As the ceremony started a workman in the backyard of a nearby building started using a jackhammer and drowned out most words. When the registrar asked for the groom to step forward John didn’t hear the words. George did and stepped forward instead. Afterwards Brian Epstein had paid for a meal at Reece’s restaurant in Clayton Square which is now a shopping mall (John’s parents had celebrated their marriage there 24 years earlier.) There was no honeymoon as The Beatles had a gig that night in Chester. Beatlemania was spreading quickly across the UK and the lads were gigging nearly every night.
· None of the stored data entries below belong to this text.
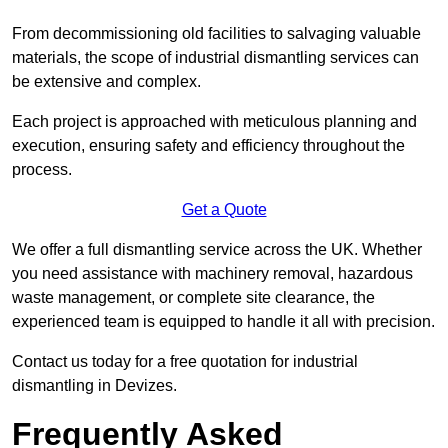
From decommissioning old facilities to salvaging valuable
materials, the scope of industrial dismantling services can
be extensive and complex.
Each project is approached with meticulous planning and
execution, ensuring safety and efficiency throughout the
process.
Get a Quote
We offer a full dismantling service across the UK. Whether
you need assistance with machinery removal, hazardous
waste management, or complete site clearance, the
experienced team is equipped to handle it all with precision.
Contact us today for a free quotation for industrial
dismantling in Devizes.
Frequently Asked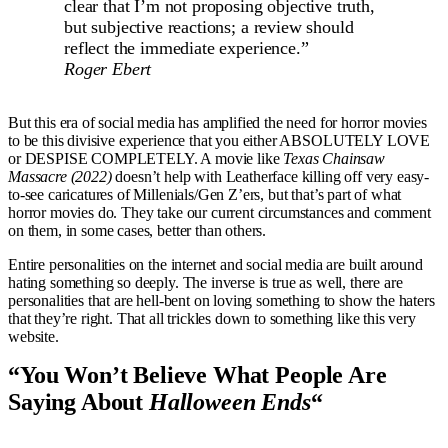
clear that I’m not proposing objective truth,
but subjective reactions; a review should
reflect the immediate experience.”
Roger Ebert
But this era of social media has amplified the need for horror movies
to be this divisive experience that you either ABSOLUTELY LOVE
or DESPISE COMPLETELY. A movie like
Texas Chainsaw
Massacre (2022)
doesn’t help with Leatherface killing off very easy-
to-see caricatures of Millenials/Gen Z’ers, but that’s part of what
horror movies do. They take our current circumstances and comment
on them, in some cases, better than others.
Entire personalities on the internet and social media are built around
hating something so deeply. The inverse is true as well, there are
personalities that are hell-bent on loving something to show the haters
that they’re right. That all trickles down to something like this very
website.
“You Won’t Believe What People Are
Saying About
Halloween Ends
“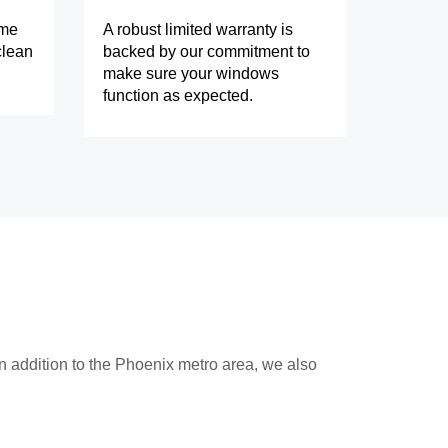
ome
A robust limited warranty is
clean
backed by our commitment to
make sure your windows
function as expected.
n addition to the Phoenix metro area, we also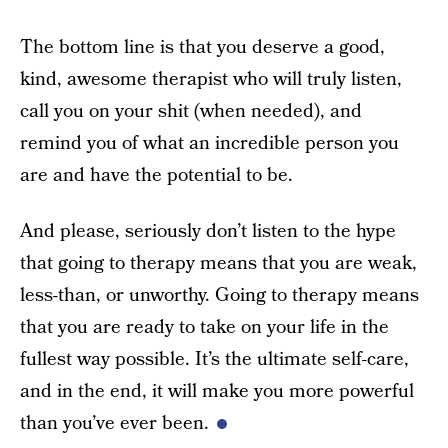
The bottom line is that you deserve a good,
kind, awesome therapist who will truly listen,
call you on your shit (when needed), and
remind you of what an incredible person you
are and have the potential to be.
And please, seriously don’t listen to the hype
that going to therapy means that you are weak,
less-than, or unworthy. Going to therapy means
that you are ready to take on your life in the
fullest way possible. It’s the ultimate self-care,
and in the end, it will make you more powerful
than you’ve ever been.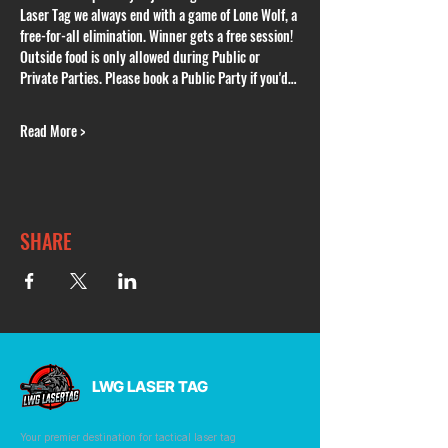
Laser Tag we always end with a game of Lone Wolf, a 
free-for-all elimination. Winner gets a free session! 
Outside food is only allowed during Public or 
Private Parties. Please book a Public Party if you'd…
Read More >
SHARE
LWG LASER TAG
Your premier destination for tactical laser tag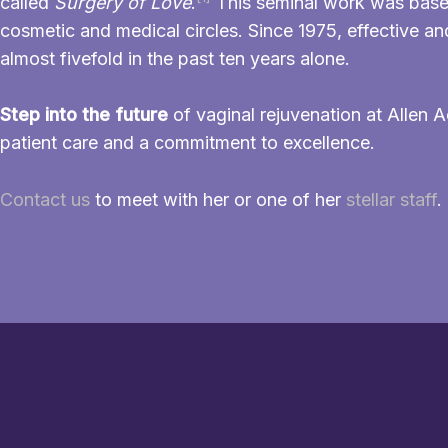
called
Surgery of Love
.
This seminal work was based o
cosmetic and medical circles. Since 1975, effective 
almost fivefold in the past ten years alone.
Step into the future
of vaginal rejuvenation at Allen A
patient care and a commitment to excellence.
Contact us
to meet with her or one of her
stellar staff
.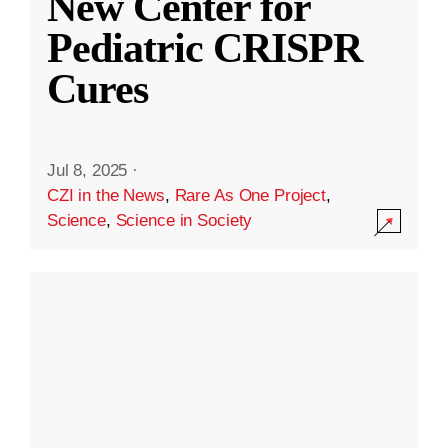
New Center for
Pediatric CRISPR
Cures
Jul 8, 2025
·
CZI in the News
,
Rare As One Project
,
Science
,
Science in Society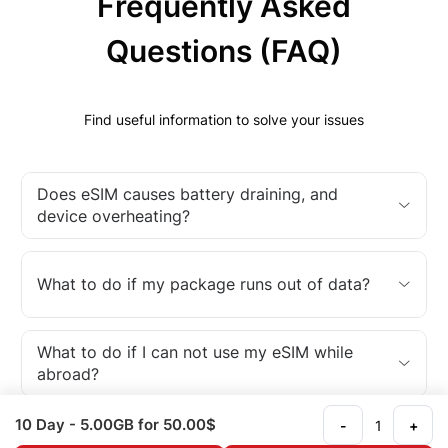
Frequently Asked
Questions (FAQ)
Find useful information to solve your issues
Does eSIM causes battery draining, and
device overheating?
What to do if my package runs out of data?
What to do if I can not use my eSIM while
abroad?
10 Day
- 5.00GB
for 50.00$
-
+
What is an eSIM?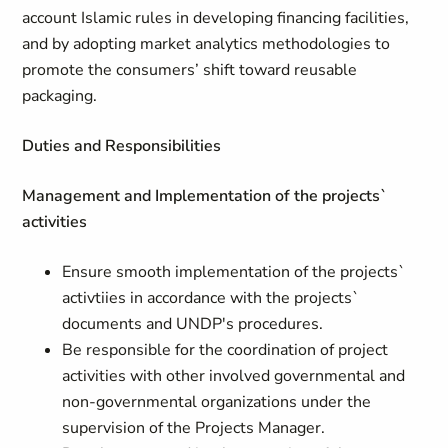
account Islamic rules in developing financing facilities,
and by adopting market analytics methodologies to
promote the consumers’ shift toward reusable
packaging.
Duties and Responsibilities
Management and Implementation of the projects`
activities
Ensure smooth implementation of the projects`
activtiies in accordance with the projects`
documents and UNDP's procedures.
Be responsible for the coordination of project
activities with other involved governmental and
non-governmental organizations under the
supervision of the Projects Manager.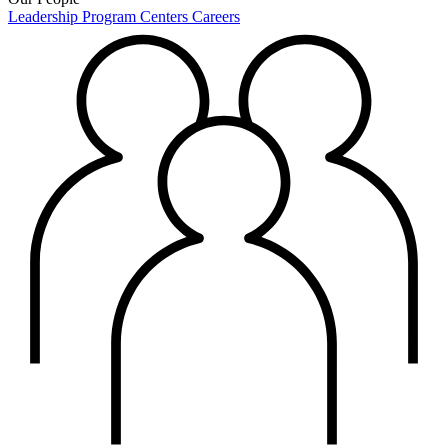
Leadership
Program Centers
Careers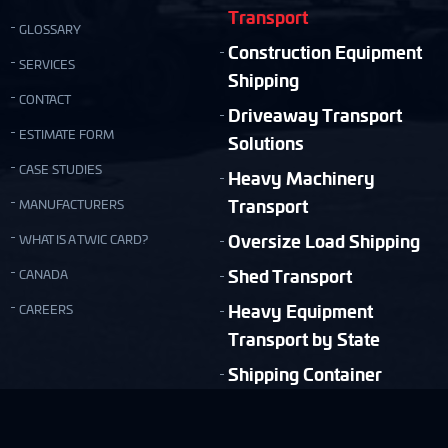
Transport
GLOSSARY
Construction Equipment
SERVICES
Shipping
CONTACT
Driveaway Transport
ESTIMATE FORM
Solutions
CASE STUDIES
Heavy Machinery
Transport
MANUFACTURERS
Oversize Load Shipping
WHAT IS A TWIC CARD?
Shed Transport
CANADA
Heavy Equipment
CAREERS
Transport by State
Shipping Container
Moving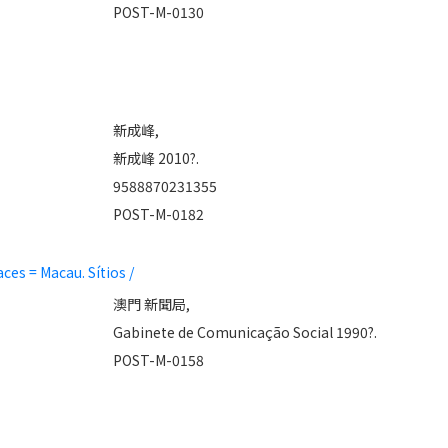
POST-M-0130
新成峰,
新成峰 2010?.
9588870231355
POST-M-0182
es = Macau. Sítios /
澳門 新聞局,
Gabinete de Comunicação Social 1990?.
POST-M-0158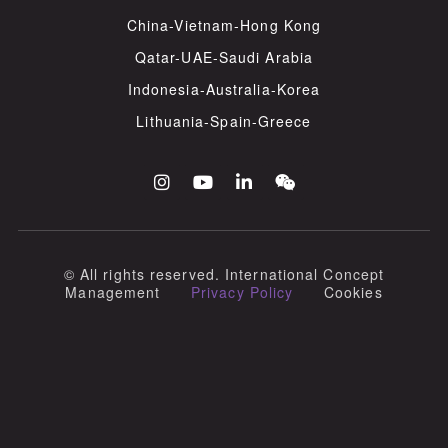
China-Vietnam-Hong Kong
Qatar-UAE-Saudi Arabia
Indonesia-Australia-Korea
Lithuania-Spain-Greece
© All rights reserved​. International Concept
Management
Privacy Policy
Cookies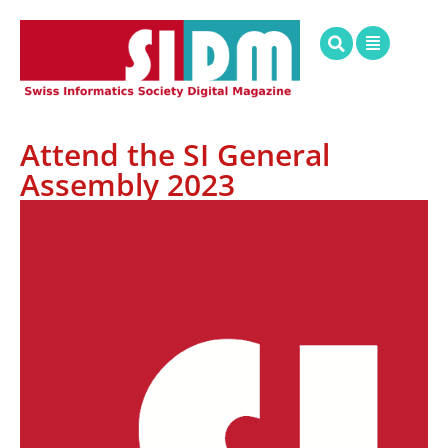
Attend the SI General
Assembly 2023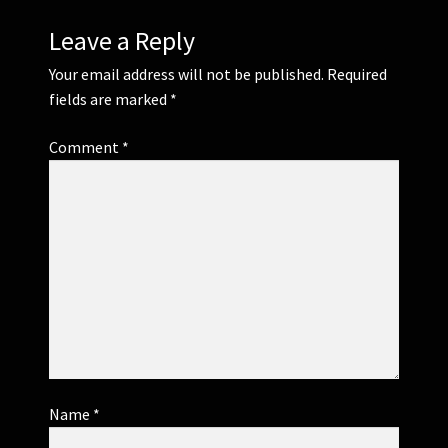
Leave a Reply
Your email address will not be published.
Required
fields are marked
*
Comment
*
Name
*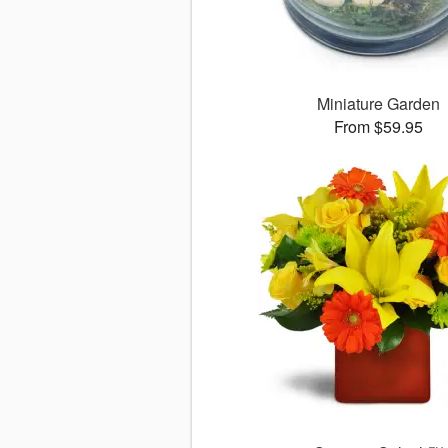
Miniature Garden
From $59.95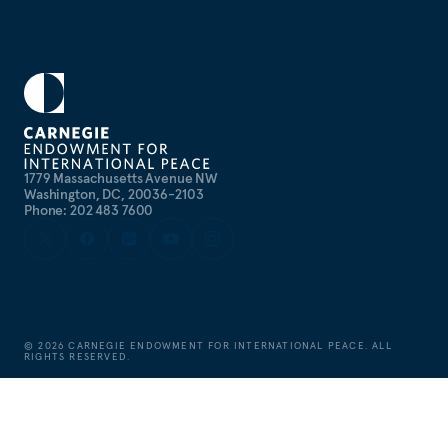
1779 Massachusetts Avenue NW
Washington, DC, 20036-2103
Phone: 202 483 7600
©
2026
CARNEGIE ENDOWMENT FOR INTERNATIONAL PEACE. ALL
RIGHTS RESERVED.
Two months later there was a honeymoon of sorts at the Hotel George V in Paris.

 

Before and after Julian's birth in 1963 the couple lived at Brian’s flat on Falkner Street in Liverpool although John was often away touring. The marriage was kept quiet as Brian considered a marriage tarnished the band's reputation. Cynthia disliked the limelight and preferred the quiet life anyway. Julian was born at Sefton Hospital but John missed it and didn't see his son until three days later (and then went on a four day holiday to Barcelona with Brian.) Money flooded in and the Lennon's moved to a grand house in Surrey. Despite luxurious surrounding the marriage was over with four years according to Cynthia. She claimed John got lost in a world of LSD and by 1967 it had taken away the man she knew (finding Yoko Ono in their huge Surrey mansion didn’t help.)

 

Cynthia went on to marry another three times and died of cancer at her home in Majorca in 2015 aged 75. Julian who had been largely neglected by his dad was with her while she died.

 

I took some photos of the former registry office and even stood geek-like in the doorway. It would have been brill to have some photos of the wedding day so I could do some “then and now” comparison shots of the street. Oh well, I'm sure they'll appear one day on the internet. Isn't everything on the net? Even my ghoulish gonad war wound I picked up in the Falklands Conflict is on there. I did a salute and left.

 

To see some footage please go here: https://youtu.be/D8jyNYAqekE

 

 

 

 

 

 

 

 

 

 

 

 

 

 

 

 

 

This is the building where the wedding reception was held (the couple were toasted with water as there was no alcohol license of a day time.) It's currently occupied by Superdrug on the ground floor and apartments above. It was Reece's Restaurant and when it opened in 1927 it could accommodate up to 2,000 guests over five floors. The ground floor had a confectionery shop and lunch counter, on the first were grill rooms and main restaurant, a cafe on the second, a ballroom on the third, masonic suite on the fourth with staff rooms on the fifth.